Ces premières photos datent de mars 2015. Le Père Jens Petzold, responsable du monastère, a ensuite lancé de grands travaux pour pouvoir leur accorder un peu d’espace. Avec l’aide d’associations, il a loué les terrains alentours, fait installer et aménager 20 containers. Au printemps 2016 les familles ont pu s’installer dans un peu plus d’intimité, un « chez elles ». Les enfants ont été scolarisés dans des classes ouvertes pour eux par le gouvernement. A travers le premier accueil d’urgence puis la mise en œuvre d’une solution plus pérenne, le Père Jens voulait avant tout donner à ces familles une alternative à l’immigration immédiate, le temps pour elles de pouvoir faire un choix.
Mai 2017, Qaraqosh est libérée depuis 6 mois mais elle est dévastée et il a fallu du temps pour déminer la ville. Wassim, Bassam, Ziad et d’autres ont déjà fait plusieurs aller/retour depuis, pour voir l’étendue des dégats et commencer à nettoyer. Il faut 5h de routes, en comptant les check points, pour relier Suleymanieh à Qaraqosh, parfois plus. La majorité des maisons est brulée, les réseaux d’eau et d’électricité dévastés. Mais peu à peu les commerces ré-ouvrent, la ville remet en place les services de nettoyage et l’Eglise se prépare à organiser des vagues de soutient pour la restauration des maisons en commençant par les moins abimées. De retour au monastère, les nouvelles circulent, les discussions vont bon train. Quand faut-il rentrer ? Certains sont très déterminés, d’autres beaucoup moins, fatigués de se sentir menacés.
La maison de Ziad est dévastée, il a un travail ici à Souleymanieh, alors il n’est pas pressé de rentrer. Wissam a eu un peu plus de chance, il fait des aller/retour réguliers et comptent bien rentrer à Qaraqosh avec sa famille dès que sa femme aura terminer son contrat ici, en octobre.
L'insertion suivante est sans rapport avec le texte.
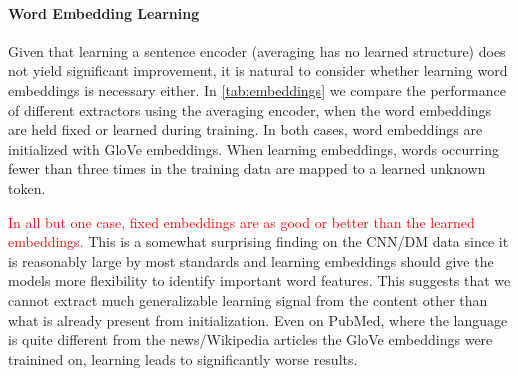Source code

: 




\paragraph{Word Embedding Learning}
 Given that learning a sentence encoder (averaging has no learned structure)
 does not yield significant improvement, it is natural to consider whether
 learning word embeddings is necessary either. 
 In \autoref{tab:embeddings} we compare the performance of different extractors
 using the averaging encoder, when the word embeddings are held fixed or 
 learned during training. In both cases, word embeddings are initialized with
 GloVe embeddings.
 When learning embeddings, words occurring 
 fewer than three times in the training data are mapped to a learned unknown
 token.
 
 \textcolor{red}{In all but one case,
fixed embeddings are as good or better than the learned embeddings.}
This is a somewhat surprising finding on the CNN/DM data since it is reasonably
large by most standards and learning embeddings should give the models more
flexibility to identify important word features. 
This suggests that we cannot extract much generalizable learning signal 
from the content other than what is already present from initialization. 
Even on PubMed, where the language is quite different from the news/Wikipedia
articles the GloVe embeddings were trainined on, learning leads to 
significantly worse results.


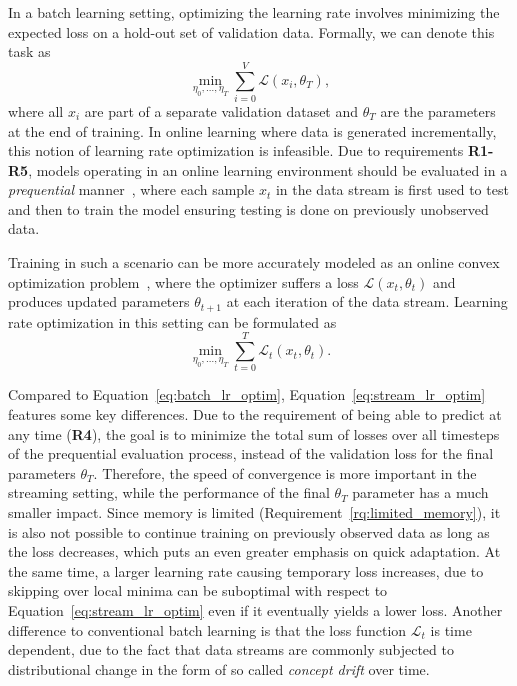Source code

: \documentclass[runningheads]{llncs}
\begin{document}
In a batch learning setting, optimizing the learning rate involves minimizing the expected loss on a hold-out set of validation data.
Formally, we can denote this task as
\begin{equation}
	\label{eq:batch_lr_optim}
	\min_{\eta_0, \ldots, \eta_T} \sum_{i=0}^V \mathcal{L}(x_i, \theta_T),
\end{equation}
where all $x_i$ are part of a separate validation dataset and $\theta_T$ are the parameters at the end of training.
In online learning where data is generated incrementally, this notion of learning rate optimization is infeasible.
Due to requirements \textbf{R1-R5}, models operating in an online learning environment should be evaluated in a \textit{prequential} manner~\cite{bifetMOAMassiveOnline2010}, where each sample $x_t$ in the data stream is first used to test and then to train the model ensuring testing is done on previously unobserved data.

Training in such a scenario can be more accurately modeled as an online convex optimization problem~\cite{shalev-shwartzOnlineLearningOnline2011,hazanIntroductionOnlineConvex2016}, where the optimizer suffers a loss $\mathcal{L}(x_t, \theta_{t})$ and produces updated parameters $\theta_{t+1}$ at each iteration of the data stream.
Learning rate optimization in this setting can be formulated as
\begin{equation}
	\label{eq:stream_lr_optim}
	\min_{\eta_0, \ldots, \eta_T} \sum_{t=0}^{T} \mathcal{L}_t(x_t,\theta_t).
\end{equation}

Compared to Equation~\eqref{eq:batch_lr_optim}, Equation~\eqref{eq:stream_lr_optim} features some key differences.
Due to the requirement of being able to predict at any time (\textbf{R4}), the goal is to minimize the total sum of losses over all timesteps of the prequential evaluation process, instead of the validation loss for the final parameters $\theta_T$.
Therefore, the speed of convergence is more important in the streaming setting, while the performance of the final $\theta_T$ parameter has a much smaller impact.
Since memory is limited (Requirement~\ref{rq:limited_memory}), it is also not possible to continue training on previously observed data as long as the loss decreases, which puts an even greater emphasis on quick adaptation.
At the same time, a larger learning rate causing temporary loss increases, due to skipping over local minima can be suboptimal with respect to Equation~\eqref{eq:stream_lr_optim} even if it eventually yields a lower loss.
Another difference to conventional batch learning is that the loss function $\mathcal{L}_t$ is time dependent, due to the fact that data streams are commonly subjected to distributional change in the form of so called \textit{concept drift} over time.
\end{document}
Loin des discussions des grands, les enfants sont partout, autour du monastère, dans le jardin. Certains n’ont connu que ça, cette vie de dureté et de liberté improbable à la fois. Au centre de leur vie il y a ces moines et ces moniales, ces piliers qui ont accueilli leurs parents, tentent de faire régner un peu de discipline, parfois avec une grosse voix, mais que l’on peut toujours déranger, pour une question, une feuille de papier. Quel souvenir garderont ces enfants de cet endroit?
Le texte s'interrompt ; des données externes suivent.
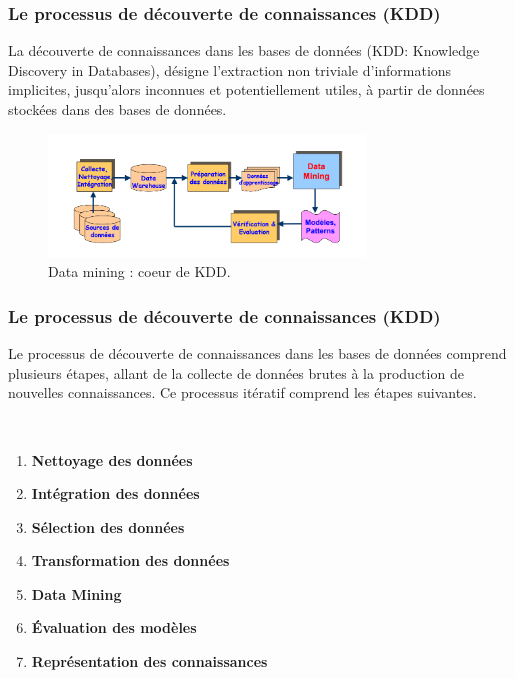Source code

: \documentclass{beamer}
\begin{document}
      \begin{frame}
          \frametitle{Le processus de découverte de connaissances (KDD)}
          La découverte de connaissances dans les bases de données (KDD: Knowledge Discovery in Databases), désigne l'extraction non triviale d'informations implicites, jusqu'alors inconnues et potentiellement utiles, à partir de données stockées dans des bases de données.

          \begin{figure}[]
            \centering
            \includegraphics[width=0.75\textwidth]{images/KDD_data_mining.png}
            \caption{Data mining : coeur de KDD.}
            \label{fig:mesh1}
        \end{figure}   
      \end{frame} 
      \begin{frame}
          \frametitle{Le processus de découverte de connaissances (KDD)}
          Le processus de découverte de connaissances dans les bases de données comprend plusieurs étapes, allant de la collecte de données brutes à la production de nouvelles connaissances. Ce processus itératif comprend les étapes suivantes.

          \\
          \begin{enumerate}
            \item \textbf{Nettoyage des données}
            \item \textbf{Intégration des données}
            \item \textbf{Sélection des données} 
            \item \textbf{Transformation des données}
            \item \textbf{Data Mining}
            \item \textbf{Évaluation des modèles}
            \item \textbf{Représentation des connaissances}
           
          \end{enumerate}
           
      \end{frame} 
\end{document}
Janvier 2018, toutes les familles sont retournées à Qaraqosh, parmi elles, Shama, ses trois fils et leur famille. Leur maison est encore dévastée, ils vivent chez des cousins. La ville est en ruine, les adultes attendent, les enfants ont repris l’école. Les commerces de la rue principale ont ré-ouvert. Beaucoup ne songent pourtant qu’à partir, pour de bon.
Octobre 2018, le centre culturel Mar Boulos grouille d’activités, pour les enfants et pour les adultes. La population s’y retrouve. Pour le chemin du retour, les mamans s’attendent pour marcher ensemble. Lamia et son fils Noor me montrent leur maison en reconstruction. Ils sont déterminés, enthousiastes, même si les activités restent limités et que l’on évite de trainer dehors.